L'horloge interne régule la température corporelle et l'activité hormonale. La régulation de cette horlogebiologique impacte chaque cellule du corps, qui se synchronise ensuite pour définir ses propres horloges cellulaires. Et l’effet de cette horloge interne décrit ici en cas de plaie et que l’on pourrait imaginer comme minime, s’avère confirmé par les taux de cicatrisation (ici au Royaume-Uni) : les données montrent en effet que les personnes qui ont subi des brûlures pendant la journée cicatrisent plus rapidement que les personnes blessées ou brûlées durant la nuit.

 

Les chercheurs du Medical Research Council's Laboratory of Molecular Biology, de l’Addenbrooke's Hospital et de l’Université de Manchester mènent une série d'expériences sur des cellules de la peau, de souris et d'humains. L’équipe regarde, en particulier si l’activité des fibroblastes suit le rythme circadien.  Les fibroblastes en effet participent à la première réponse en cas de plaie en contribuant à réparer les tissus endommagés. Ils mènent une première série d'expériences sur des fibroblastes de souris cultivés en laboratoire et observent des changements dans les cellules sur une période de 24 heures, dont la production de protéines notamment d'une protéine clé appelée actine, lorsque des couches de cellules cutanées sont lésées à différents moments de la journée. Les mêmes expériences sont menées sur des souris modèles de plaies subies également à différents moments de la journée. Enfin, les chercheurs analysent les données de cicatrisation à partir d’une base de données britannique sur les brûlures.

 

Les fibroblastes plus efficaces au moment du pic d’activité : Leurs expériences sur les cellules et les souris modèles suggèrent que les fibroblastes peuvent se déplacer plus rapidement vers le site d'une plaie intervenue pendant la journée :

  • les cellules produisent des protéines en quantités différentes aux différents moments de la journée, en accord avec les rythmes circadiens ;
  • la protéine actine, responsable du mouvement cellulaire, change de forme également selon les rythmes circadiens ;
  • les couches de fibroblastes cicatrisent plus rapidement lorsqu'elles sont lésées au moment de l'activité maximale du cycle circadien ;
  • les fibroblastes se déplacent plus rapidement vers les sites de la plaie pendant le pic d'activité.
  • Les expériences sur les souris confirment ces résultats ;
  • Les données des unités de soin des brûlures, portant sur 118 patients au total, montre que 95% patients brûlés entre 8h et 20h ont un délai de cicatrisation de 17 jours en moyenne, vs 28 jours pour les patients brûlés entre 20h et 8h ;
  • la cicatrisation la plus rapide est celle de plaies intervenues entre 8h et 12h, la plus lente pour les plaies intervenues entre minuit et 4h du matin.

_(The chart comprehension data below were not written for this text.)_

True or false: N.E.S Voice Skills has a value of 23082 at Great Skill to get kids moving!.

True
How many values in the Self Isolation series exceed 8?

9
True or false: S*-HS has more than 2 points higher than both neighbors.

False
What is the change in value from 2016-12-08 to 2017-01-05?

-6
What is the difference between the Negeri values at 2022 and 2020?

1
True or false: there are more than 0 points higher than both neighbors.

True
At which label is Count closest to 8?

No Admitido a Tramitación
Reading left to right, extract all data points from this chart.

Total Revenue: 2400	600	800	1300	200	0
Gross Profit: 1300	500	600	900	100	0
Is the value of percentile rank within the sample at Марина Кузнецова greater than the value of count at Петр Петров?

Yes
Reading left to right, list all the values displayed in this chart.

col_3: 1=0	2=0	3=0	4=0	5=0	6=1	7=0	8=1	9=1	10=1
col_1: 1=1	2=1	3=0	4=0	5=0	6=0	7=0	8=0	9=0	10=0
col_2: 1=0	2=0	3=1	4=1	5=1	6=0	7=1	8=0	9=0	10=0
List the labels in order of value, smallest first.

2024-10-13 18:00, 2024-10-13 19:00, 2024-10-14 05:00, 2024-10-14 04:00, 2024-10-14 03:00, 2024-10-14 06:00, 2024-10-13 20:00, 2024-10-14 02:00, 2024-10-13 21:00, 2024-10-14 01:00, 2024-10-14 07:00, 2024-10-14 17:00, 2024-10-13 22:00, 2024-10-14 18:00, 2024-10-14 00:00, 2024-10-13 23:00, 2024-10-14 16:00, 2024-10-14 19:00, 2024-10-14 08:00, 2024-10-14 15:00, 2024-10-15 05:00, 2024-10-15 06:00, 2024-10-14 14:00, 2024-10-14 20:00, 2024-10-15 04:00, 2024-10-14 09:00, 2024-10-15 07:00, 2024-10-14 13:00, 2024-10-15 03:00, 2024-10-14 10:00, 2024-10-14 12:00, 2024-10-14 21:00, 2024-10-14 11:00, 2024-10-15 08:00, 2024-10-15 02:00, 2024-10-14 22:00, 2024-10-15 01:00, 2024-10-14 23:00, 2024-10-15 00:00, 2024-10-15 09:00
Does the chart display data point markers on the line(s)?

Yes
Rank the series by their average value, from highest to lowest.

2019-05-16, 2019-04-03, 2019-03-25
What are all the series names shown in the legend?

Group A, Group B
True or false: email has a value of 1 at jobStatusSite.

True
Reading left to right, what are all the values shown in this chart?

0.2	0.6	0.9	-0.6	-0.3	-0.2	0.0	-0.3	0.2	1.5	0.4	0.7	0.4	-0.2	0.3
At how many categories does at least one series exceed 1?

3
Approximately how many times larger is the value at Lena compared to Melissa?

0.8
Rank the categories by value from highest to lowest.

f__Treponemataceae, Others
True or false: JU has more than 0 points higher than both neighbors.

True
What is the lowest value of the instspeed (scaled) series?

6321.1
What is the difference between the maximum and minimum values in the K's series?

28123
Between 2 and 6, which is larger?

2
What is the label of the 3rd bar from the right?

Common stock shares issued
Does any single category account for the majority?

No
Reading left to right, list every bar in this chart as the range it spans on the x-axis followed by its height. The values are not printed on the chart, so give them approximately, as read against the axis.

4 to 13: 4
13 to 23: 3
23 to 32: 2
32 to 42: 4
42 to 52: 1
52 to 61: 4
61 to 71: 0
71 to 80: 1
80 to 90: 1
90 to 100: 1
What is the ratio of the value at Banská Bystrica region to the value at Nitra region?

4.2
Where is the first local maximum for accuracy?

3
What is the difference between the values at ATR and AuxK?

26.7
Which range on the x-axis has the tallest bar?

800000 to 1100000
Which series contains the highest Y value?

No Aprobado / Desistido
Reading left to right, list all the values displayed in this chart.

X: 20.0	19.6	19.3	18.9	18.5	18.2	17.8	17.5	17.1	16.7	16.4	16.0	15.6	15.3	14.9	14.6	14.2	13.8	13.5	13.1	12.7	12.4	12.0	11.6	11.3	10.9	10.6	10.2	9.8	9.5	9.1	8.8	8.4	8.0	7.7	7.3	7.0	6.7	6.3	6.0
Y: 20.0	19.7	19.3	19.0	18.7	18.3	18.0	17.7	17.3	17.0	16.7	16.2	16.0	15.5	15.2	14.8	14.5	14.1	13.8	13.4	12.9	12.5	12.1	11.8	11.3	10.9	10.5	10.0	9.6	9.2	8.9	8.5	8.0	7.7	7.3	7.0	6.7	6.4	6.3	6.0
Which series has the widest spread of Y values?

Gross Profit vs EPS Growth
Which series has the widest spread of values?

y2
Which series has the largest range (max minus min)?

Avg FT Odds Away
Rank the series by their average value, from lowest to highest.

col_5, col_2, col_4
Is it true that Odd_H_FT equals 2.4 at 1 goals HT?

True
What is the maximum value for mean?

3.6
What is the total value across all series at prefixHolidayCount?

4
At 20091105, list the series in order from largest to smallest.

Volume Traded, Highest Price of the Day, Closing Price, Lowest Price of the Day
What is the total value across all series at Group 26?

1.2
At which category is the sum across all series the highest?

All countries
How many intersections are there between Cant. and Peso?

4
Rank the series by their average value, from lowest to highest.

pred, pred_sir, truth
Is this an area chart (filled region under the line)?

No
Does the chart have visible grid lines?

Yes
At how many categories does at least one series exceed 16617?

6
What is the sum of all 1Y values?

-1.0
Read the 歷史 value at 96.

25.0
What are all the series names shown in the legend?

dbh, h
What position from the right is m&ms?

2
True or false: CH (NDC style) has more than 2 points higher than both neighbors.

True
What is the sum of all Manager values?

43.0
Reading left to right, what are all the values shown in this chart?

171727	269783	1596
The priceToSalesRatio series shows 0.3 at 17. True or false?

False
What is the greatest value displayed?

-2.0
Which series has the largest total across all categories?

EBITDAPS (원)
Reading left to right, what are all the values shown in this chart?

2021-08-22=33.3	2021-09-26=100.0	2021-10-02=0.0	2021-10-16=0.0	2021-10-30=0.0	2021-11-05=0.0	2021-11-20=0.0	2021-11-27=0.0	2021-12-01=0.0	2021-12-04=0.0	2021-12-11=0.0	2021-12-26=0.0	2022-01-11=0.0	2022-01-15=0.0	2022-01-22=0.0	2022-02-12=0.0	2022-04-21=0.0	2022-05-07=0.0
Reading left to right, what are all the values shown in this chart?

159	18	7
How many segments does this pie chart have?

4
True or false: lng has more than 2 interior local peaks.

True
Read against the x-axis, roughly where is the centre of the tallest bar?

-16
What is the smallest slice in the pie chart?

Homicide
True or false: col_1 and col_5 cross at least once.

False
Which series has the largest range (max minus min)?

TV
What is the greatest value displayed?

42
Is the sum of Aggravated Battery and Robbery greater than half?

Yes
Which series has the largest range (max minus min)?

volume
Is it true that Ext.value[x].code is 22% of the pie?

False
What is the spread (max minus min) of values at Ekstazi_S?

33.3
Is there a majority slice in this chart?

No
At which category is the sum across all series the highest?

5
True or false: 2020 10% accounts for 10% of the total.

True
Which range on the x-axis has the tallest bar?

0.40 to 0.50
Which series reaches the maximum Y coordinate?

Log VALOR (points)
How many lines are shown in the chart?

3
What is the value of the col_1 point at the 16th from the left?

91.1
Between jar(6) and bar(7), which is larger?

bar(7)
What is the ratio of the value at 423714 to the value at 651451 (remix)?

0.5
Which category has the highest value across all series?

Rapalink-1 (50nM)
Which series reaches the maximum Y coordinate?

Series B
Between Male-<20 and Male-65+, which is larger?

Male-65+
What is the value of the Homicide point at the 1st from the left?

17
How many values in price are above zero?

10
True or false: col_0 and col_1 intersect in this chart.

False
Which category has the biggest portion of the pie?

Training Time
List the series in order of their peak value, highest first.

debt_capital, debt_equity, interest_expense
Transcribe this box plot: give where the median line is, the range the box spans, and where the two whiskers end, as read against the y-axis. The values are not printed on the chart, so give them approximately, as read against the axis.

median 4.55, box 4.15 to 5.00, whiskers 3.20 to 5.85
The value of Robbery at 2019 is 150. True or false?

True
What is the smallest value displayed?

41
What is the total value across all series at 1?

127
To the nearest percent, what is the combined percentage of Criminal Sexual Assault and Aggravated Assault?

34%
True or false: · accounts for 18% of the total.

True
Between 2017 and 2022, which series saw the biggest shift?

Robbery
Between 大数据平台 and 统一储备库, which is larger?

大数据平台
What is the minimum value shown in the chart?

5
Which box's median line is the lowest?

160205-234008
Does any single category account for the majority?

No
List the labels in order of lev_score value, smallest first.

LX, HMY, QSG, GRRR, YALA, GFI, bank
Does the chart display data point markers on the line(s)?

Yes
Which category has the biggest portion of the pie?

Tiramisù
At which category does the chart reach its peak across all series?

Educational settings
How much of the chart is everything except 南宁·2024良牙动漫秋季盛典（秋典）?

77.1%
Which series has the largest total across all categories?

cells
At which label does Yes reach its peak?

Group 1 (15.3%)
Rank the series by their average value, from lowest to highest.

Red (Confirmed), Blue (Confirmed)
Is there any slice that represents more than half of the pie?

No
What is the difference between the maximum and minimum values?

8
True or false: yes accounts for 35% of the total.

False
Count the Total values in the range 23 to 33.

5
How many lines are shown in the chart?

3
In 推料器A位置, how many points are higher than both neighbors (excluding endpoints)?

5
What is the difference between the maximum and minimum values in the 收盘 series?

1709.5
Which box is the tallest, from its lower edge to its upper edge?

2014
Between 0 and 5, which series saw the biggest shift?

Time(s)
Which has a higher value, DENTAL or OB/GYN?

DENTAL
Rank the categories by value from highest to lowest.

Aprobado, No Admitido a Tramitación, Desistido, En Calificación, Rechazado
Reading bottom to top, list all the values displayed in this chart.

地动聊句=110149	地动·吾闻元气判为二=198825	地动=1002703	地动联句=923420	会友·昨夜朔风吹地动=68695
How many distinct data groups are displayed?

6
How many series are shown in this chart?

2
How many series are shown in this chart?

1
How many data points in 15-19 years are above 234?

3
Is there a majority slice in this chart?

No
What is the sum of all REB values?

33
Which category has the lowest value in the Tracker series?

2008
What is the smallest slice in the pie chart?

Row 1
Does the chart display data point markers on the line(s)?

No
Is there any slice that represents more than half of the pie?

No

Bien évidemment d’autres facteurs peuvent entrer en ligne de compte pour expliquer ces résultats, comme par exemple une plus grande sévérité des plaies subies durant la nuit ou un accès aux soins plus difficile durant la nuit. Cependant, de la cellule aux données épidémiologiques tous les résultats semblent concorder.

 

 

L’idée serait de tirer parti de cet effet « diurne » : les chercheurs concluent que les horloges cellulaires internes affectent l'activité des fibroblastes et de l'actine en cas de plaie. Avec des implications possibles : par exemple, par des crèmes permettant de réinitialiser le rythme circadien au niveau cellulaire, ce qui serait alors bénéfique pour la cicatrisation.

 

« Nous faisons l’hypothèse que la cicatrisation pourrait être favorisée par la réinitialisation pharmacologique des horloges cellulaires locales avant la chirurgie ».